● **Exercise aim**: What lines of the data below include the word "EXPORT"? Report them by copying each.

Structured diff data:
»»
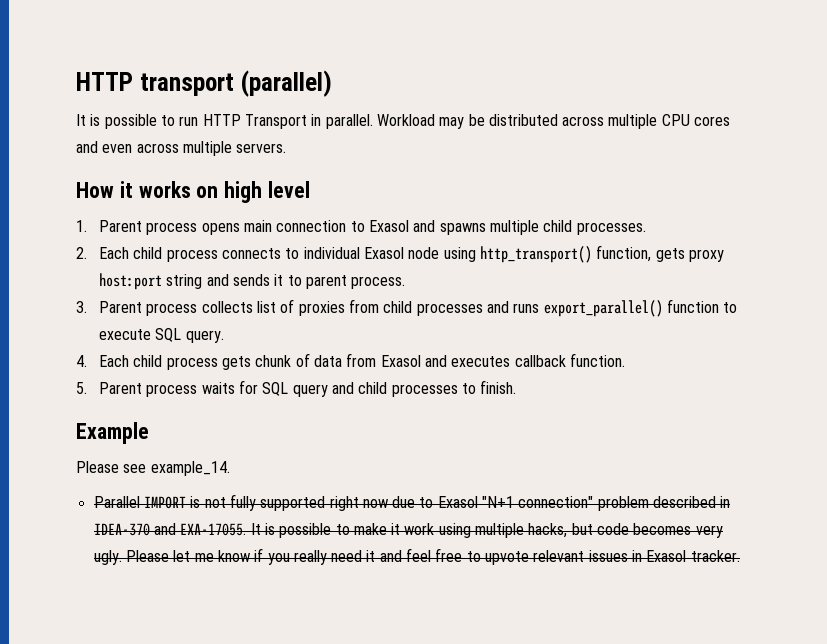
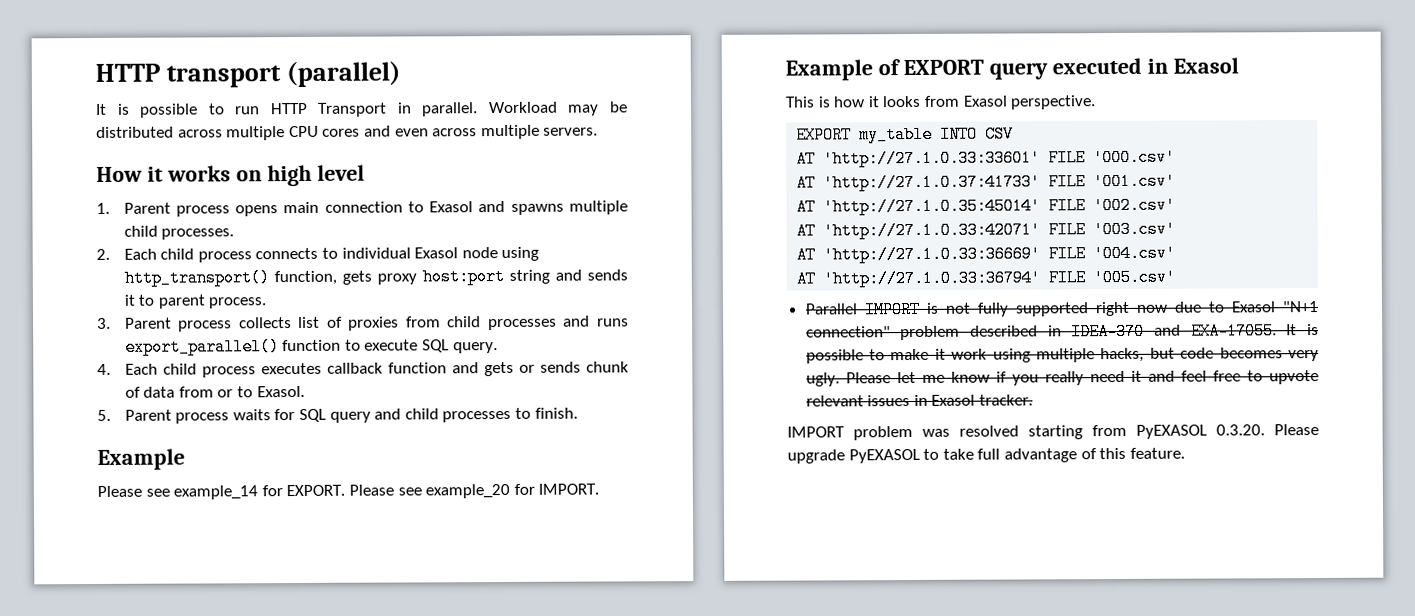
[222,353,625,370] gets chunk of data from Exasol and executes callback function. -> [260,361,630,377] [124,385,305,398] executes callback function and gets or sends chunk of data from or to Exasol.
[150,461,230,476] example_14. -> [173,483,600,500] [785,57,1239,81] [785,95,1097,110] [796,125,1015,144] [796,148,1177,168] [796,172,1177,192] [796,196,1177,216] [796,220,1177,240] [796,244,1177,264] [796,268,1177,288] example_14 for EXPORT. Please see example_20 for IMPORT. // Example of EXPORT query executed in Exasol // This is how it looks from Exasol perspective. // EXPORT my_table INTO CSV // AT 'http://27.1.0.33:33601' FILE '000.csv' // AT 'http://27.1.0.37:41733' FILE '001.csv' // AT 'http://27.1.0.35:45014' FILE '002.csv' // AT 'http://27.1.0.33:42071' FILE '003.csv' // AT 'http://27.1.0.33:36669' FILE '004.csv' // AT 'http://27.1.0.33:36794' FILE '005.csv'
(740, 556) none -> [787,424,1319,441] [787,447,1185,464] // IMPORT problem was resolved starting from PyEXASOL 0.3.20. Please upgrade PyEXASOL to take full advantage of this feature.

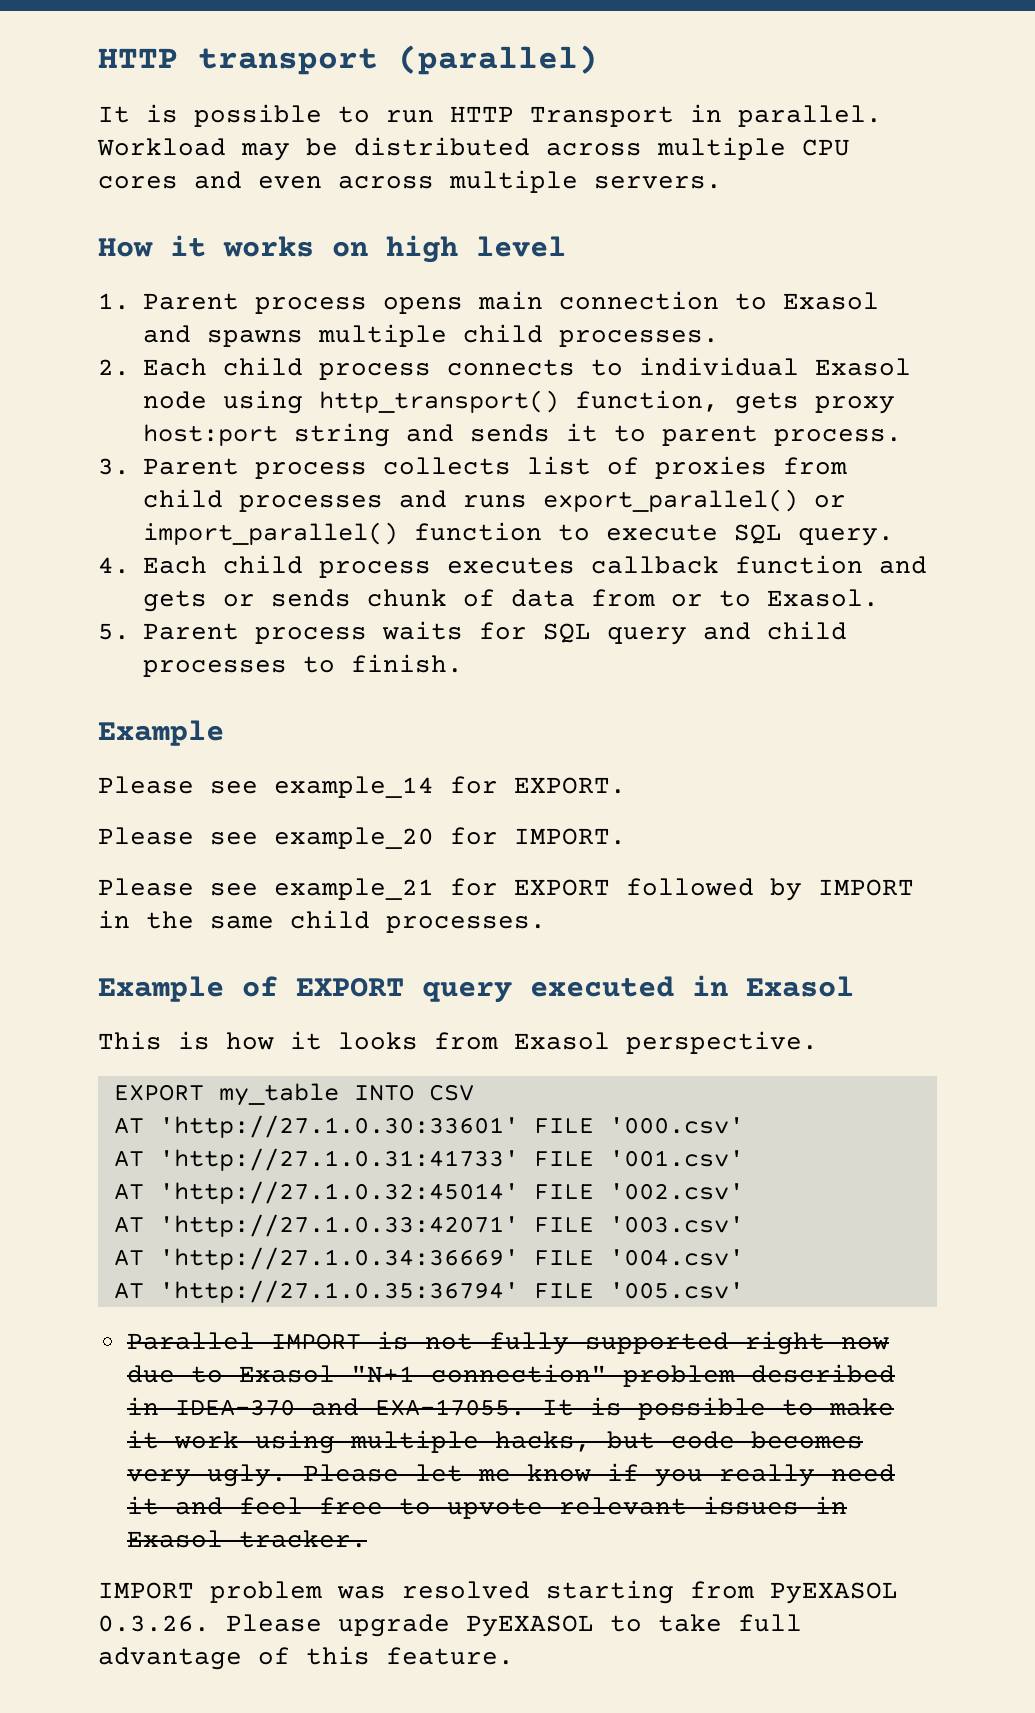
(280, 347) none -> [814,495,846,508] [143,522,398,545] or import_parallel()
(346, 490) none -> (626, 785) //
(600, 489) none -> [98,878,914,901] [98,910,546,933] // Please see example_21 for EXPORT followed by IMPORT in the same child processes.
[823,149,1042,168] 'http://27.1.0.33:33601' -> [158,1115,519,1138] 'http://27.1.0.30:33601'
[823,173,1042,192] 'http://27.1.0.37:41733' -> [158,1148,519,1171] 'http://27.1.0.31:41733'
[823,197,1042,216] 'http://27.1.0.35:45014' -> [158,1181,519,1204] 'http://27.1.0.32:45014'
[823,245,1042,264] 'http://27.1.0.33:36669' -> [158,1247,519,1270] 'http://27.1.0.34:36669'
[823,269,1042,288] 'http://27.1.0.33:36794' -> [158,1280,519,1303] 'http://27.1.0.35:36794'
[1216,424,1265,436] 0.3.20. -> [98,1615,210,1632] 0.3.26.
««
● **Reply**:
[150,461,230,476] example_14. -> [173,483,600,500] [785,57,1239,81] [785,95,1097,110] [796,125,1015,144] [796,148,1177,168] [796,172,1177,192] [796,196,1177,216] [796,220,1177,240] [796,244,1177,264] [796,268,1177,288] example_14 for EXPORT. Please see example_20 for IMPORT. // Example of EXPORT query executed in Exasol // This is how it looks from Exasol perspective. // EXPORT my_table INTO CSV // AT 'http://27.1.0.33:33601' FILE '000.csv' // AT 'http://27.1.0.37:41733' FILE '001.csv' // AT 'http://27.1.0.35:45014' FILE '002.csv' // AT 'http://27.1.0.33:42071' FILE '003.csv' // AT 'http://27.1.0.33:36669' FILE '004.csv' // AT 'http://27.1.0.33:36794' FILE '005.csv'
(600, 489) none -> [98,878,914,901] [98,910,546,933] // Please see example_21 for EXPORT followed by IMPORT in the same child processes.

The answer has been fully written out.